EUR/USD: worrying economic indicators in the Euro zone


Breaking $1.0350, the pair continued to characterise the drying up of risk appetite as the risks of the Eurozone and the US entering recession took hold, pointing to a period of stagflation, a "dirty word" for economists. The latest barometer of activity in the monetary union, published this morning, supports this view. The final services PMI for June came out at 53 points, barely above the initial estimates, leaving a tenuous margin with the 50 points that separates, by construction, an expansion from a contraction in the sector under consideration. We therefore have the composite data (including industry), which came in at 51.9 (54.8 in May), the lowest in 15 months.

Chris Williams, Chief Business Economist at S&P Global Market Intelligence comments on the latest PMI figures: "The sharp slowdown in activity growth seen in June in the Eurozone raises the risk of a contraction in the region's economy in the third quarter. The June PMI is in line with a quarterly increase in GDP of only 0.2%, while the survey's forward-looking indicators, such as the new orders and business outlook indices, are also trending downwards, pointing to a decline in activity in the coming months. The manufacturing sector has already moved into contraction territory, with output falling for the first time in two years in June, while service sector activity has slowed sharply amid soaring inflation and a consequent rise in the cost of living".

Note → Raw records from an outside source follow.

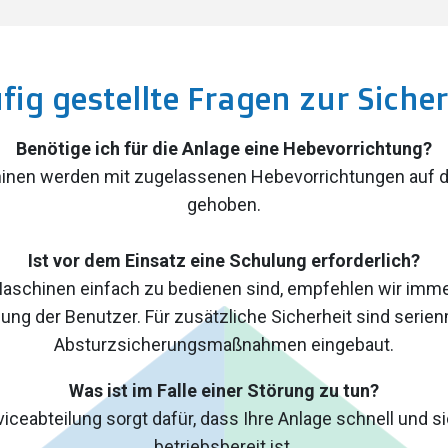
fig gestellte Fragen zur Sicher
Benötige ich für die Anlage eine Hebevorrichtung?
hinen werden mit zugelassenen Hebevorrichtungen auf
gehoben.
Ist vor dem Einsatz eine Schulung erforderlich?
schinen einfach zu bedienen sind, empfehlen wir imme
ung der Benutzer. Für zusätzliche Sicherheit sind serie
Absturzsicherungsmaßnahmen eingebaut.
Was ist im Falle einer Störung zu tun?
iceabteilung sorgt dafür, dass Ihre Anlage schnell und s
betriebsbereit ist.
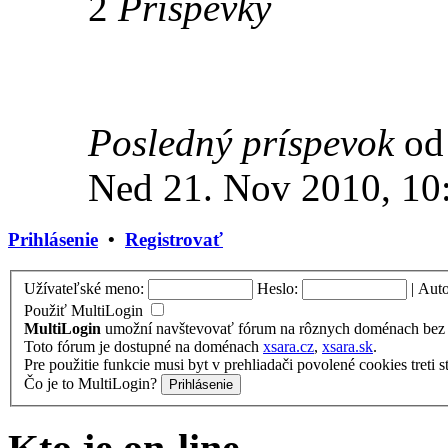
2
Príspevky
Posledný príspevok
o
Ned 21. Nov 2010, 10
Prihlásenie
•
Registrovať
Užívateľské meno:
Heslo:
|
Auto
Použiť MultiLogin
MultiLogin
umožní navštevovať fórum na rôznych doménach bez n
Toto fórum je dostupné na doménach
xsara.cz
,
xsara.sk
.
Pre použitie funkcie musi byt v prehliadači povolené cookies treti s
Čo je to MultiLogin?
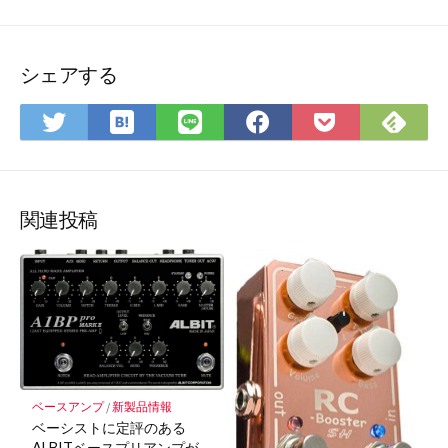
シェアする
は
Fee
Twitter
LINE
Facebook
Pocket
て
で
で
で
で
に
な
購
シ
シ
シ
保
ブ
読
ェ
ェ
ェ
存
ッ
ア
ア
ア
関連投稿
ク
マ
ー
ク
に
保
存
ベースアンプ
/
新製品情報
ベーシストに定評のある
ALBITベースプリアンプが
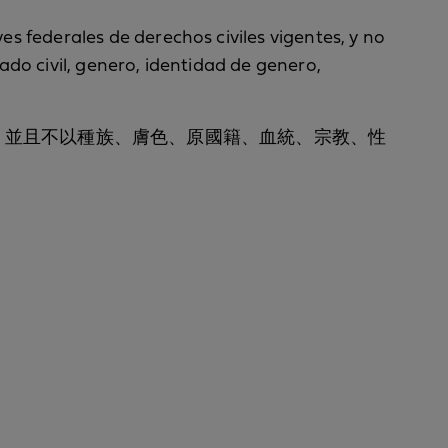
yes federales de derechos civiles vigentes, y no
tado civil, genero, identidad de genero,
聯邦公民權利法律，並且不以種族、膚色、原國籍、血統、宗教、性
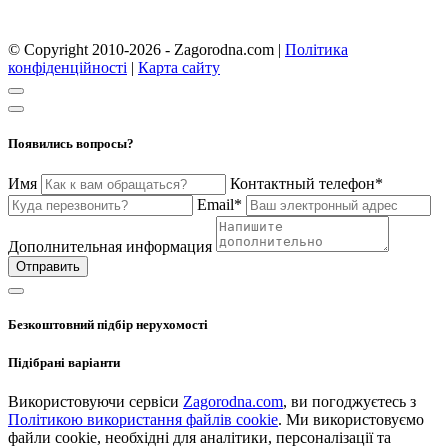
© Copyright 2010-2026 - Zagorodna.com
|
Політика
конфіденційності
|
Карта сайту
Появились вопросы?
Имя
Контактный телефон*
Email*
Дополнительная информация
Отправить
Безкоштовний підбір нерухомості
Підібрані варіанти
Використовуючи сервіси
Zagorodna.com
, ви погоджуєтесь з
Політикою використання файлів cookie
. Ми використовуємо
файли cookie, необхідні для аналітики, персоналізації та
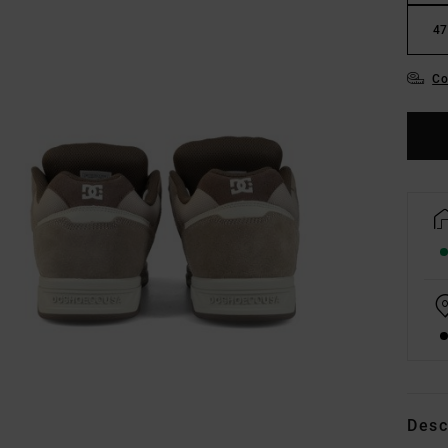
47
Co
Desc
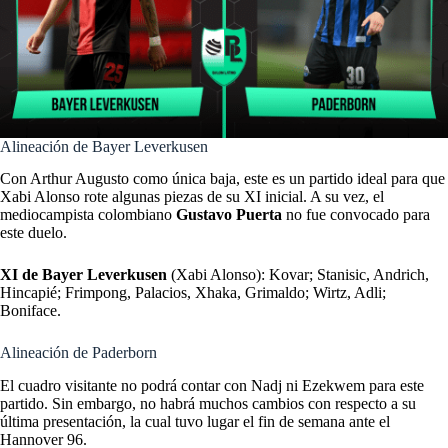
Alineación de Bayer Leverkusen
Con Arthur Augusto como única baja, este es un partido ideal para que
Xabi Alonso rote algunas piezas de su XI inicial. A su vez, el
mediocampista colombiano
Gustavo Puerta
no fue convocado para
este duelo.
XI de Bayer Leverkusen
(Xabi Alonso): Kovar; Stanisic, Andrich,
Hincapié; Frimpong, Palacios, Xhaka, Grimaldo; Wirtz, Adli;
Boniface.
Alineación de Paderborn
El cuadro visitante no podrá contar con Nadj ni Ezekwem para este
partido. Sin embargo, no habrá muchos cambios con respecto a su
última presentación, la cual tuvo lugar el fin de semana ante el
Hannover 96.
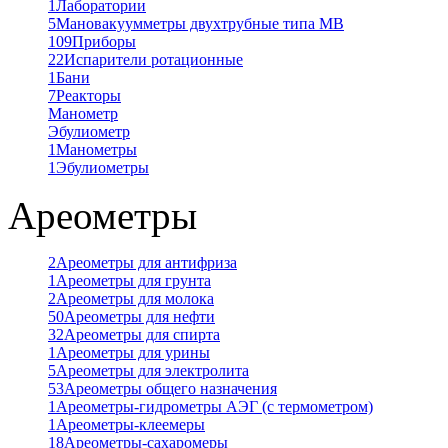
1
Лаборатории
5
Мановакуумметры двухтрубные типа МВ
109
Приборы
22
Испарители ротационные
1
Бани
7
Реакторы
Манометр
Эбулиометр
1
Манометры
1
Эбулиометры
Ареометры
2
Ареометры для антифриза
1
Ареометры для грунта
2
Ареометры для молока
50
Ареометры для нефти
32
Ареометры для спирта
1
Ареометры для урины
5
Ареометры для электролита
53
Ареометры общего назначения
1
Ареометры-гидрометры АЭГ (с термометром)
1
Ареометры-клеемеры
18
Ареометры-сахаромеры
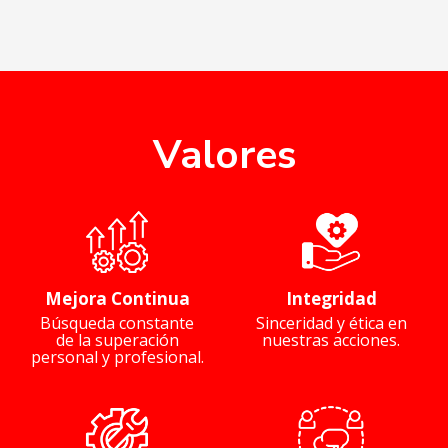
Valores
Mejora Continua
Integridad
Búsqueda constante
Sinceridad y ética en
de la superación
nuestras acciones.
personal y profesional.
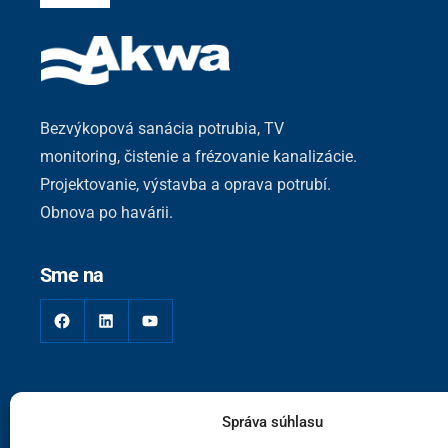
Bezvýkopová sanácia potrubia, TV
monitoring, čistenie a frézovanie kanalizácie.
Projektovanie, výstavba a oprava potrubí.
Obnova po havárii.
Sme na
Facebook
LinkedIn
YouTube
Správa súhlasu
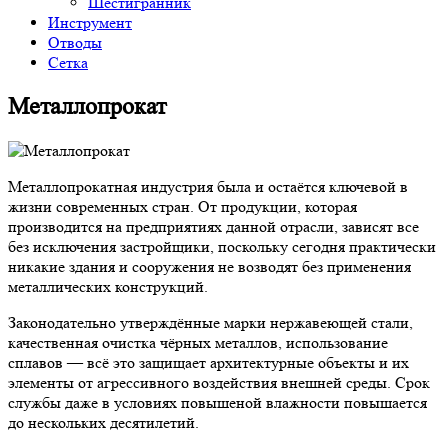
Шестигранник
Инструмент
Отводы
Сетка
Металлопрокат
Металлопрокатная индустрия была и остаётся ключевой в
жизни современных стран. От продукции, которая
производится на предприятиях данной отрасли, зависят все
без исключения застройщики, поскольку сегодня практически
никакие здания и сооружения не возводят без применения
металлических конструкций.
Законодательно утверждённые марки нержавеющей стали,
качественная очистка чёрных металлов, использование
сплавов — всё это защищает архитектурные объекты и их
элементы от агрессивного воздействия внешней среды. Срок
службы даже в условиях повышеной влажности повышается
до нескольких десятилетий.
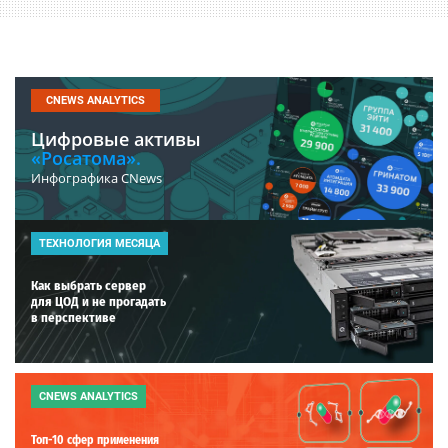
CNEWS ANALYTICS
Цифровые активы
«Росатома».
Инфографика CNews
ТЕХНОЛОГИЯ МЕСЯЦА
Как выбрать сервер
для ЦОД и не прогадать
в перспективе
CNEWS ANALYTICS
Топ-10 сфер применения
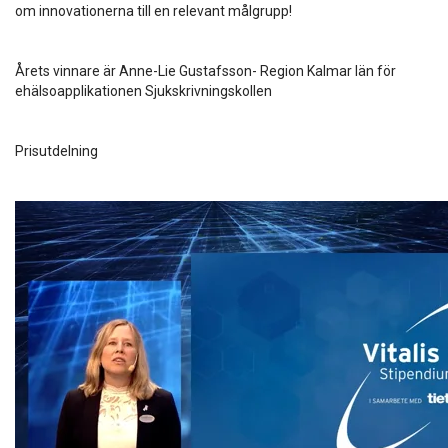
om innovationerna till en relevant målgrupp!
Årets vinnare är Anne-Lie Gustafsson- Region Kalmar län för
ehälsoapplikationen Sjukskrivningskollen
Prisutdelning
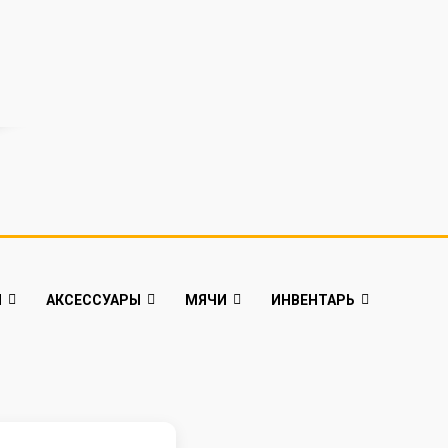
Й
АКСЕССУАРЫ
МЯЧИ
ИНВЕНТАРЬ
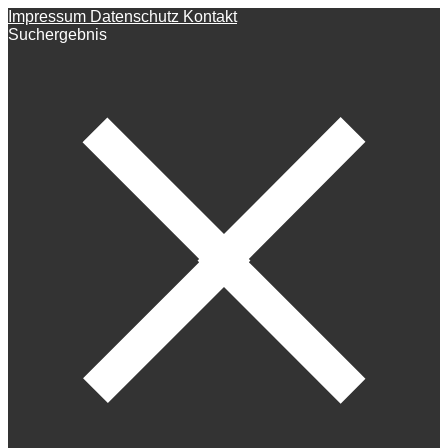
Impressum
Datenschutz
Kontakt
Suchergebnis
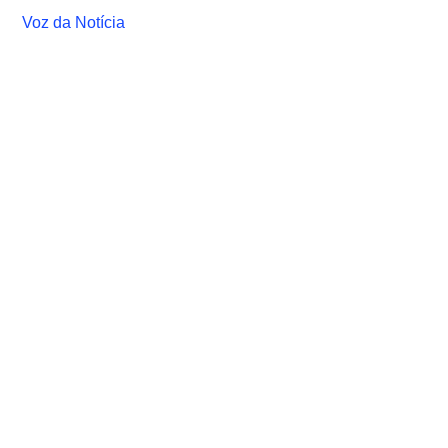
Voz da Notícia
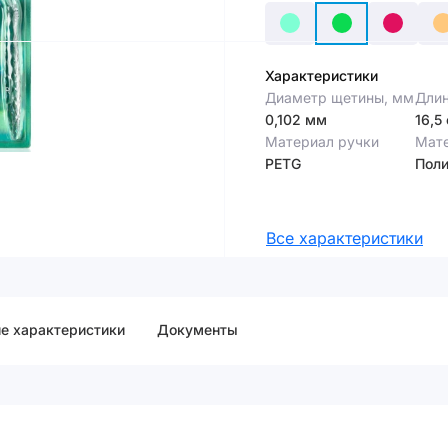
Характеристики
Диаметр щетины, мм
Длин
0,102 мм
16,5
Материал ручки
Мат
PETG
Поли
Все характеристики
е характеристики
Документы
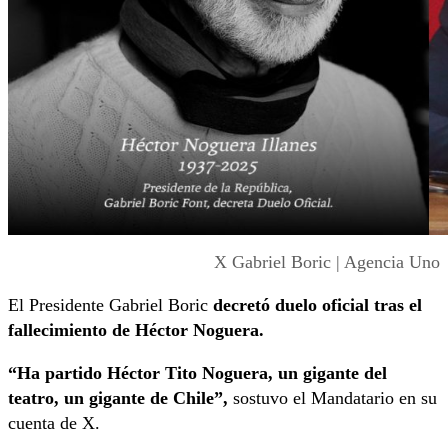
X Gabriel Boric | Agencia Uno
El Presidente Gabriel Boric
decretó duelo oficial tras el
fallecimiento de Héctor Noguera.
“Ha partido Héctor Tito Noguera, un gigante del
teatro, un gigante de Chile”,
sostuvo el Mandatario en su
cuenta de X.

"The latest PMI data therefore highlights a strong increase in the risks of economic contraction in the euro zone, even though inflationary pressures are easing but remain very marked," he adds.

To make matters worse for the single currency against the safe-haven dollar, in Monday's statistics, the Sentix index of investor confidence in the Eurozone deteriorated further, from -15.8 to -26.4, missing expectations. And the producer price index in the Eurozone came in at +0.7% in May, at a monthly rate.

Right now, the pair is trading at $1.0299.

KEY CHART ELEMENTS

The spot is in the process of breaking a fragile neckline of a chartist pattern, which sends a clear bearish message. For the time being, we are keeping the objective of reaching the perfect parity of one Euro for one Dollar, with increasing volatility.

MEDIUM-TERM FORECAST

Given the key chart factors we have mentioned, our medium-term view on the Euro Dollar (EURUSD) is negative.

Our entry point is $1.0297. Our bearish scenario price target is $1.0001. In order to preserve the capital invested, we advise you to position a protective stop at $1.0401.

The expected return on this Forex strategy is 296 pips and the risk of loss is 104 pips.